Can you repeat the stretch of the records below that runs from the line containing "Write a function that raises a type" through the end of the records, keeping every line unchanged?

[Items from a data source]

┄┄┄┄┄┄

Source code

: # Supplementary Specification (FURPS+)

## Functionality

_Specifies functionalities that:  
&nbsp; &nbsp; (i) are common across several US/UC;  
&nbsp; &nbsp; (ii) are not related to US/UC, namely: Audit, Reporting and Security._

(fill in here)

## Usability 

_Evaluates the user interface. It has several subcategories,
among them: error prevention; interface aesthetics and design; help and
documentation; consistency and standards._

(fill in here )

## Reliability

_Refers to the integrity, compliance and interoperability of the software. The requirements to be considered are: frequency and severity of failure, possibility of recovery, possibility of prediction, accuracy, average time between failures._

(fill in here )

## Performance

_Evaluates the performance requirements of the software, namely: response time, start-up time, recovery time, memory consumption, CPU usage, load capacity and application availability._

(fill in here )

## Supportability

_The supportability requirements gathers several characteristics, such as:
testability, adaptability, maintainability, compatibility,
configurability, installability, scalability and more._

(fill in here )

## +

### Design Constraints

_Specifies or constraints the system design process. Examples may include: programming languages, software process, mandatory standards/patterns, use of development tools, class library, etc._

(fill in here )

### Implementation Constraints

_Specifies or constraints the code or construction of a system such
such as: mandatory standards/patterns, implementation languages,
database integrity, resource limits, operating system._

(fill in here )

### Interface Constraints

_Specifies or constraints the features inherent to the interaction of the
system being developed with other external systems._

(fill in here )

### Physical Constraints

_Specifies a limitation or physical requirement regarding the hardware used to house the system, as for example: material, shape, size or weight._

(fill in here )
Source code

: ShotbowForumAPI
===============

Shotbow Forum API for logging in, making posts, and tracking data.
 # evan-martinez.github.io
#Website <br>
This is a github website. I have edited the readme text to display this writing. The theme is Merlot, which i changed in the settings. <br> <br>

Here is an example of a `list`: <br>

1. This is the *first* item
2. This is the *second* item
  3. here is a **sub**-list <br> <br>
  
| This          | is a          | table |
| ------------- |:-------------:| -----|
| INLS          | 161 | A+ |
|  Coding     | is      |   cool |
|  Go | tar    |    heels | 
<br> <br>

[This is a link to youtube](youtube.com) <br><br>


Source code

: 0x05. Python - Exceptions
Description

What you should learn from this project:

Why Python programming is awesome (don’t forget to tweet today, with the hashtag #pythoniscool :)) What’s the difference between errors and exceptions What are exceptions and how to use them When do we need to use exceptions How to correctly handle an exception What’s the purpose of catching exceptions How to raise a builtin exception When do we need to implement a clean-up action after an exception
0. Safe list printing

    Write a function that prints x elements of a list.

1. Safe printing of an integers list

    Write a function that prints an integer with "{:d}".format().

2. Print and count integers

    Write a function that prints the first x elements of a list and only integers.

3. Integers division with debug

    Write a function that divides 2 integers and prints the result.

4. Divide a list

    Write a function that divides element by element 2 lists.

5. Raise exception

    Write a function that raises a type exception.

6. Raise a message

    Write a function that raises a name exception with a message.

┄┄┄┄┄┄

Response below.
    Write a function that raises a type exception.

6. Raise a message

    Write a function that raises a name exception with a message.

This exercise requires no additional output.